● Work to complete
Output the line that contains "1,498 | 1,351 |" and every line after it to the end of the entries, with nothing added or left out.

━━ Material for the task ━━

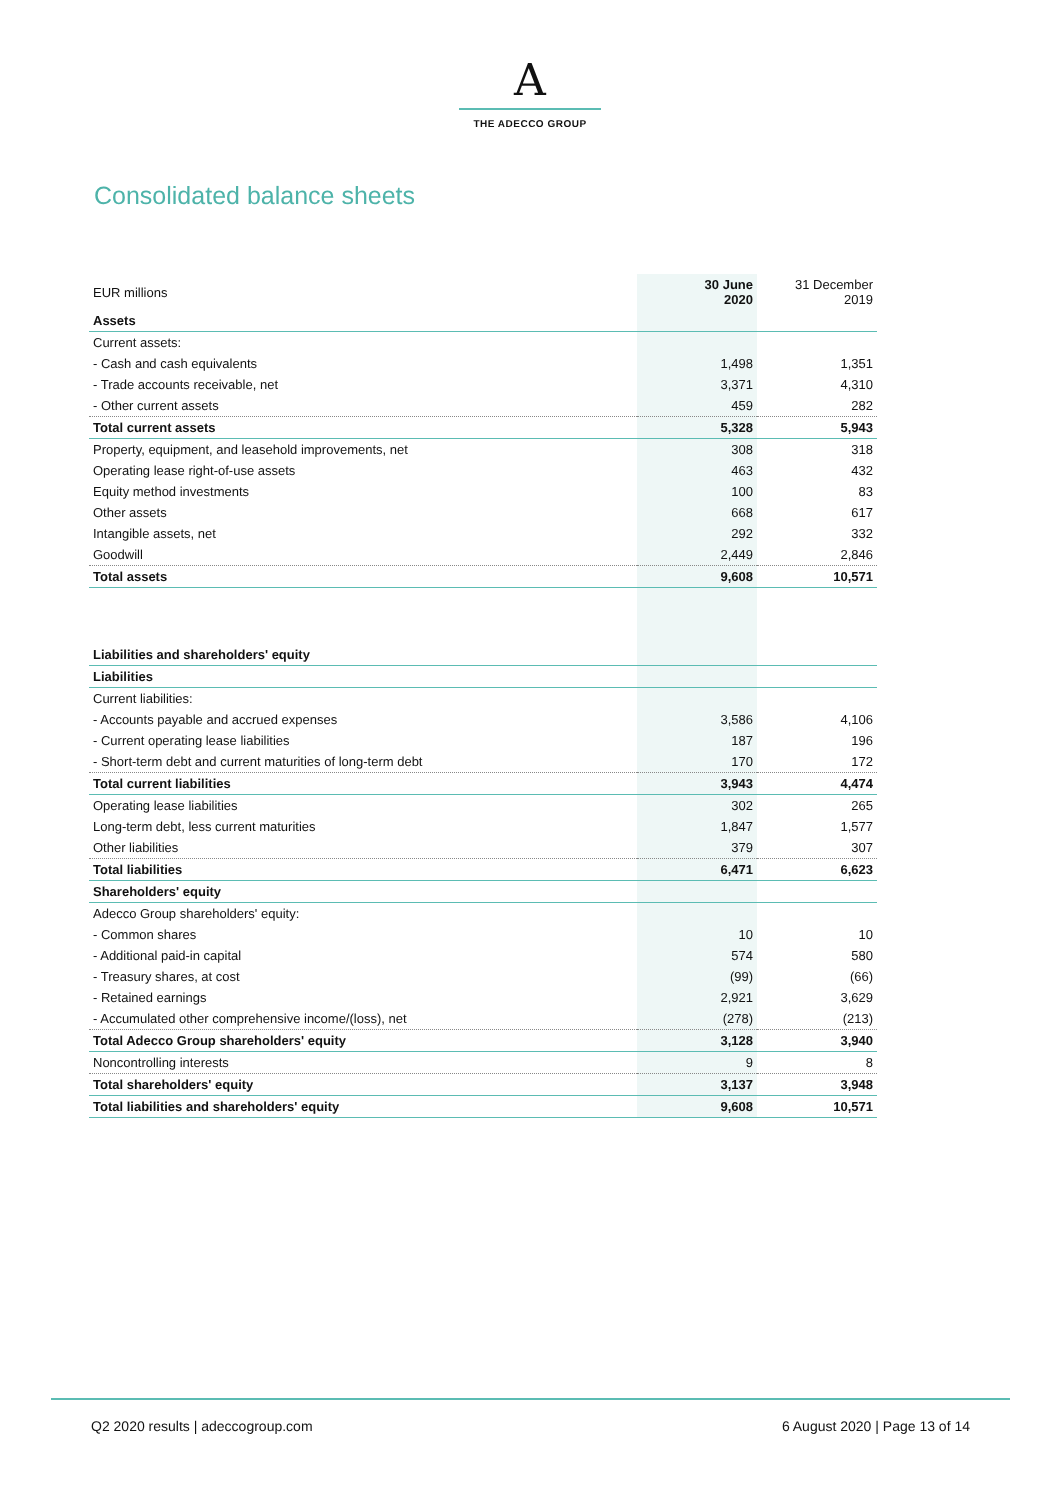A
THE ADECCO GROUP
Consolidated balance sheets
| EUR millions | 30 June 2020 | 31 December 2019 |
| Assets | | |
| Current assets: | | |
| - Cash and cash equivalents | 1,498 | 1,351 |
| - Trade accounts receivable, net | 3,371 | 4,310 |
| - Other current assets | 459 | 282 |
| Total current assets | 5,328 | 5,943 |
| Property, equipment, and leasehold improvements, net | 308 | 318 |
| Operating lease right-of-use assets | 463 | 432 |
| Equity method investments | 100 | 83 |
| Other assets | 668 | 617 |
| Intangible assets, net | 292 | 332 |
| Goodwill | 2,449 | 2,846 |
| Total assets | 9,608 | 10,571 |
| Liabilities and shareholders' equity | | |
| Liabilities | | |
| Current liabilities: | | |
| - Accounts payable and accrued expenses | 3,586 | 4,106 |
| - Current operating lease liabilities | 187 | 196 |
| - Short-term debt and current maturities of long-term debt | 170 | 172 |
| Total current liabilities | 3,943 | 4,474 |
| Operating lease liabilities | 302 | 265 |
| Long-term debt, less current maturities | 1,847 | 1,577 |
| Other liabilities | 379 | 307 |
| Total liabilities | 6,471 | 6,623 |
| Shareholders' equity | | |
| Adecco Group shareholders' equity: | | |
| - Common shares | 10 | 10 |
| - Additional paid-in capital | 574 | 580 |
| - Treasury shares, at cost | (99) | (66) |
| - Retained earnings | 2,921 | 3,629 |
| - Accumulated other comprehensive income/(loss), net | (278) | (213) |
| Total Adecco Group shareholders' equity | 3,128 | 3,940 |
| Noncontrolling interests | 9 | 8 |
| Total shareholders' equity | 3,137 | 3,948 |
| Total liabilities and shareholders' equity | 9,608 | 10,571 |
Q2 2020 results | adeccogroup.com 6 August 2020 | Page 13 of 14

━━━

● Solution
| - Cash and cash equivalents | 1,498 | 1,351 |
| - Trade accounts receivable, net | 3,371 | 4,310 |
| - Other current assets | 459 | 282 |
| Total current assets | 5,328 | 5,943 |
| Property, equipment, and leasehold improvements, net | 308 | 318 |
| Operating lease right-of-use assets | 463 | 432 |
| Equity method investments | 100 | 83 |
| Other assets | 668 | 617 |
| Intangible assets, net | 292 | 332 |
| Goodwill | 2,449 | 2,846 |
| Total assets | 9,608 | 10,571 |
| Liabilities and shareholders' equity | | |
| Liabilities | | |
| Current liabilities: | | |
| - Accounts payable and accrued expenses | 3,586 | 4,106 |
| - Current operating lease liabilities | 187 | 196 |
| - Short-term debt and current maturities of long-term debt | 170 | 172 |
| Total current liabilities | 3,943 | 4,474 |
| Operating lease liabilities | 302 | 265 |
| Long-term debt, less current maturities | 1,847 | 1,577 |
| Other liabilities | 379 | 307 |
| Total liabilities | 6,471 | 6,623 |
| Shareholders' equity | | |
| Adecco Group shareholders' equity: | | |
| - Common shares | 10 | 10 |
| - Additional paid-in capital | 574 | 580 |
| - Treasury shares, at cost | (99) | (66) |
| - Retained earnings | 2,921 | 3,629 |
| - Accumulated other comprehensive income/(loss), net | (278) | (213) |
| Total Adecco Group shareholders' equity | 3,128 | 3,940 |
| Noncontrolling interests | 9 | 8 |
| Total shareholders' equity | 3,137 | 3,948 |
| Total liabilities and shareholders' equity | 9,608 | 10,571 |
Q2 2020 results | adeccogroup.com 6 August 2020 | Page 13 of 14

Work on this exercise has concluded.